The way I think of it is in terms of causal connections between regions of spacetime.
In the figure, the triangle whose apex is labeled "Alice" is the collection of all events in the causal past of Alice's experimental result (if we assume relativity, then it's the "backward's lightcone" for the event that is the apex of the triangle). The triangle labeled "Bob" is the collection of all events in the causal past of Bob's result (the backwards lightcone for Bob's result). The various regions of spacetime are numbered:
- Region 1 is the region immediately prior to Alice's result.
- Region 2 is the region immediately prior to Bob's result.
- Region 3 includes events possbily relevant to Alice's experimental setup that are prior to her measurement, but recent enough that they could have no causal influence on Bob's result. This region includes Alice's choice of a detector setting.

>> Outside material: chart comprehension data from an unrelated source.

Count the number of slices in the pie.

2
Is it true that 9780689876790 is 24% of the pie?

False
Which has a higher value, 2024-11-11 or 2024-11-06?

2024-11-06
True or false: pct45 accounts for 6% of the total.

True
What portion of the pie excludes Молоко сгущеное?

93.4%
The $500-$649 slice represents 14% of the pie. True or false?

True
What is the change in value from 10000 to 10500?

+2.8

- Region 4 includes events possibly relevant to Bob's experimental setup that are prior to his measurement, but recent enough that they could have no causal influence on Alice's result. This region includes Bob's choice of a detector setting.
- Region 5 includes events that are possibly relevant to both Bob's result and Alice's result.

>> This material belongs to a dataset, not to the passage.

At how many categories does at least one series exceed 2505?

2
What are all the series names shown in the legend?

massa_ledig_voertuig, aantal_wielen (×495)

Bell's assumption basically is that events in region 1 can be influenced by events in regions 3 and 5, but not on events in regions 2 or 4. Events in region 2 can be influenced by events in regions 4 and 5, but not on events in regions 1 or 3. That's the locality assumption.
Then there is a second assumption, and I'm not sure exactly what the technical name is, but it's something like "completeness of dependencies". Let F_1, F_2, F_3, F_4, F_5 be facts about the 5 regions. We are interested in conditional probabilities:
P(F_1 \wedge F_2\ |\ F_3 \wedge F_4 \wedge F_5)
the probability of both F_1 and F_2 being true, given that F_3, F_4, F_5 are all true.
If F_5 were the
complete description of everything there is to know about the common influences of regions 1 and 2, then we assume that probabilities would factor as follows:
P(F_1 \wedge F_2\ |\ F_3 \wedge F_4 \wedge F_5)<br />
= P(F_1\ |\ F_3 \wedge F_5) \cdot P(F_2\ |\ F_4 \wedge F_5)
I don't think that such a factoring is a law of probability. It's an additional assumption, it seems to me. It certainly holds in any deterministic model, and it holds in the simple sort of local hidden variables models that one is likely to come up with. But whether it holds in every possible local hidden variables model, I'm not sure. I suppose you could just use it as the
definition of a local hidden variables model.